# Python Review: Data Structures and Functions

Reading:  *Python for Data Analysis*, Sections 3.1 and 3.2 from Chapter 3

# Tuples

A tuple is an immutable sequence of Python objects.  Tuples can be created with a comma-separated sequence of values.  Parentheses are not required, but can be used for readability.   The keyword ``tuple`` is used to convert another object to a tuple.


In [6]:
tup = 1, 2, 3
print(tup)

(1, 2, 3)


In [7]:
another_tup = (4,5,6,7)
print(another_tup)

(4, 5, 6, 7)


In [8]:
tuple_from_list = tuple([1,2,3])

In [9]:
# new tuples can be created from existing tuples
tup + another_tup

(1, 2, 3, 4, 5, 6, 7)

In [10]:
tup * 3

(1, 2, 3, 1, 2, 3, 1, 2, 3)

In [11]:
# Tuples are immutable.  Individual elements can't be reassigned
tup[0] = 1

TypeError: 'tuple' object does not support item assignment

## Methods for tuples

Since tuples are immutable, there aren't as many methods for tuples as for, say lists. 

``tup.count(x)`` will count the number of occurences of ``x``.  
``tup.index(x)`` will return the first index of ``x`` and will give an error if ``x`` is not present

In [None]:
tup = (1,1,3,2)
tup.count(1)

In [None]:
tup.index(1)

In [None]:
tup.index(4)

## Tuple unpacking

Tuple unpacking in Python refers to the process of extracting individual elements from a tuple and assigning them to separate variables.
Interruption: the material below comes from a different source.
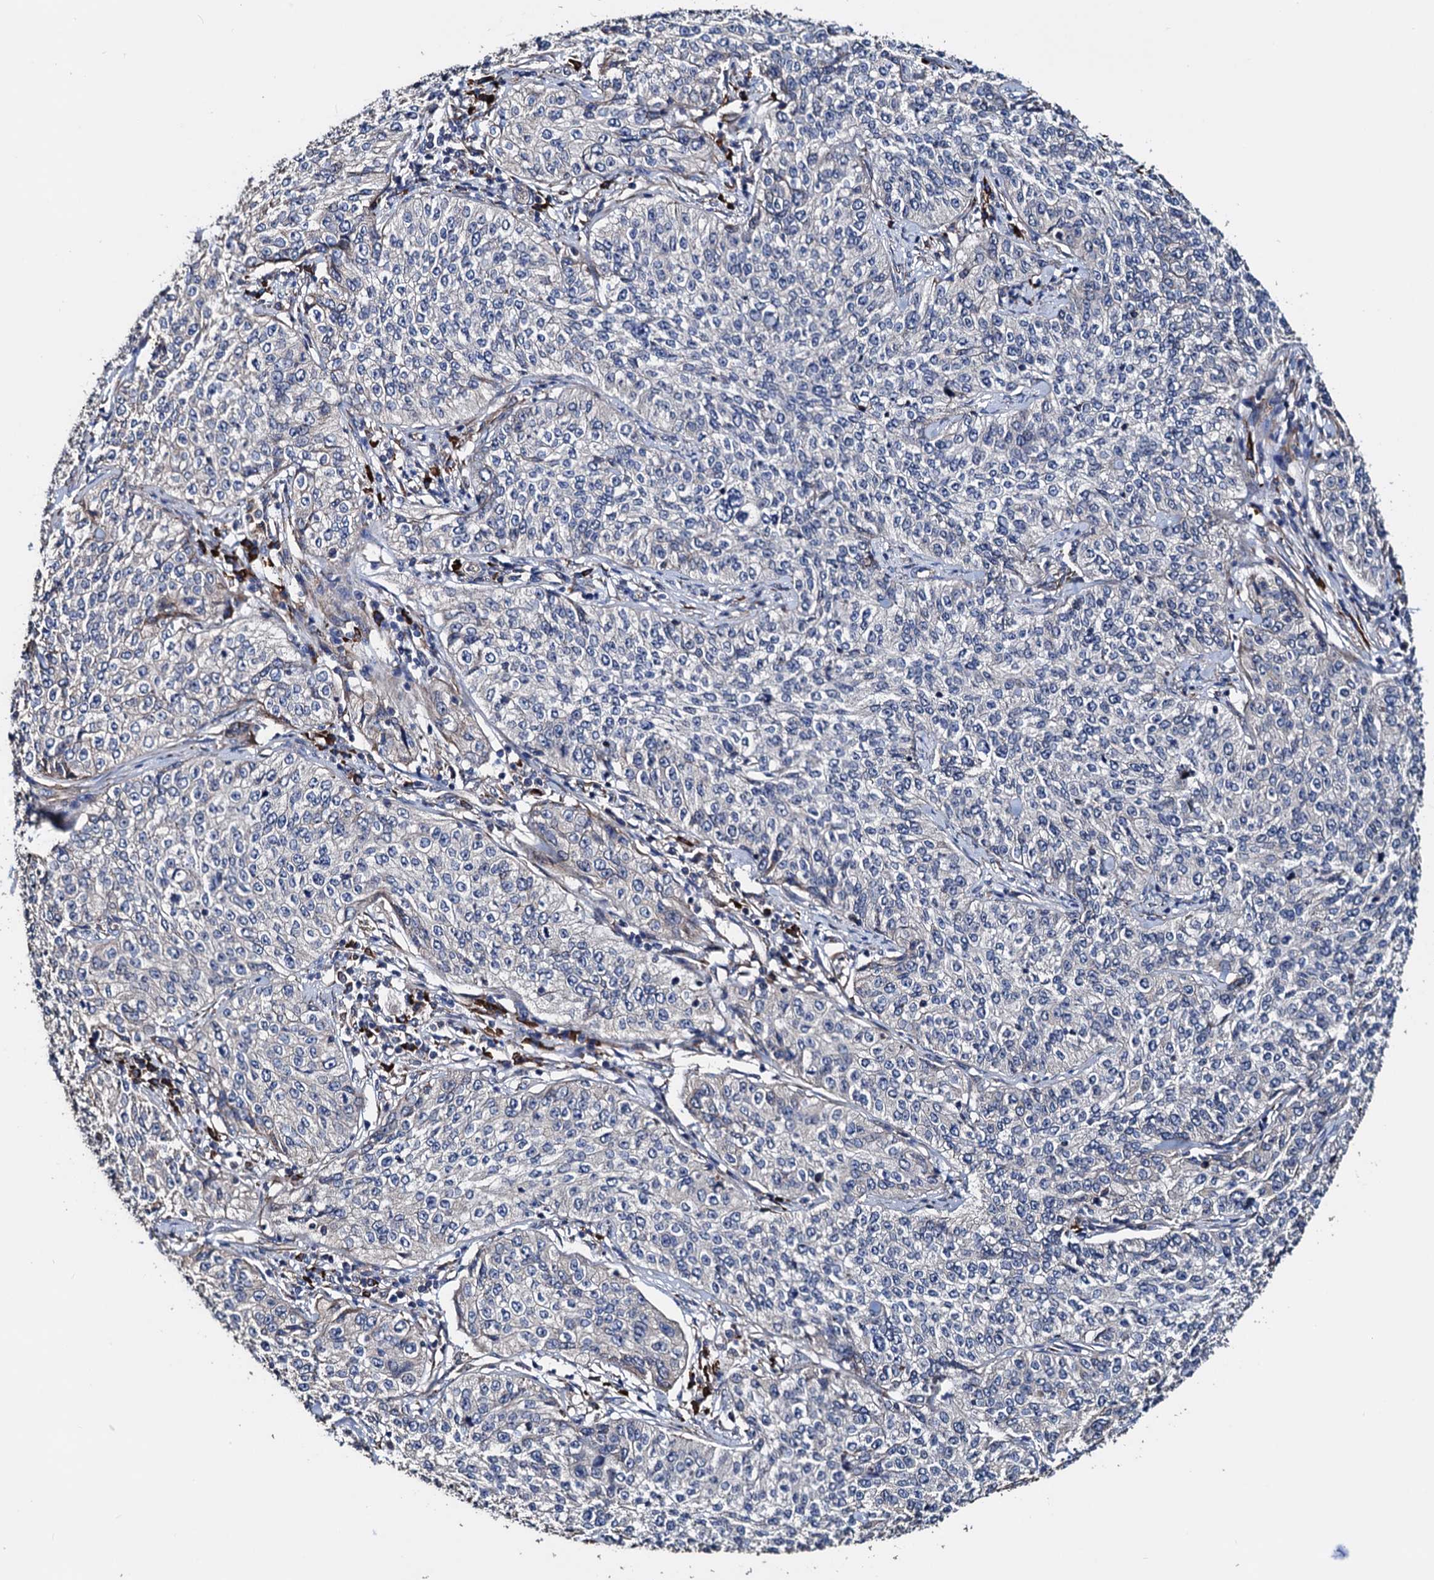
{"staining": {"intensity": "negative", "quantity": "none", "location": "none"}, "tissue": "cervical cancer", "cell_type": "Tumor cells", "image_type": "cancer", "snomed": [{"axis": "morphology", "description": "Squamous cell carcinoma, NOS"}, {"axis": "topography", "description": "Cervix"}], "caption": "This is an immunohistochemistry (IHC) micrograph of cervical squamous cell carcinoma. There is no staining in tumor cells.", "gene": "AKAP11", "patient": {"sex": "female", "age": 35}}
This allows you to quickly and easily access the values stored in a tuple without having to access them one by one using indexing. Tuple unpacking is also known as tuple destructuring.

Here's a simple example of tuple unpacking:

```python
my_tuple = (1, 2, 3)
a, b, c = my_tuple

print(a)  # Output: 1
print(b)  # Output: 2
print(c)  # Output: 3
```

In this example, the values 1, 2, and 3 from the `my_tuple` are unpacked and assigned to the variables `a`, `b`, and `c` respectively.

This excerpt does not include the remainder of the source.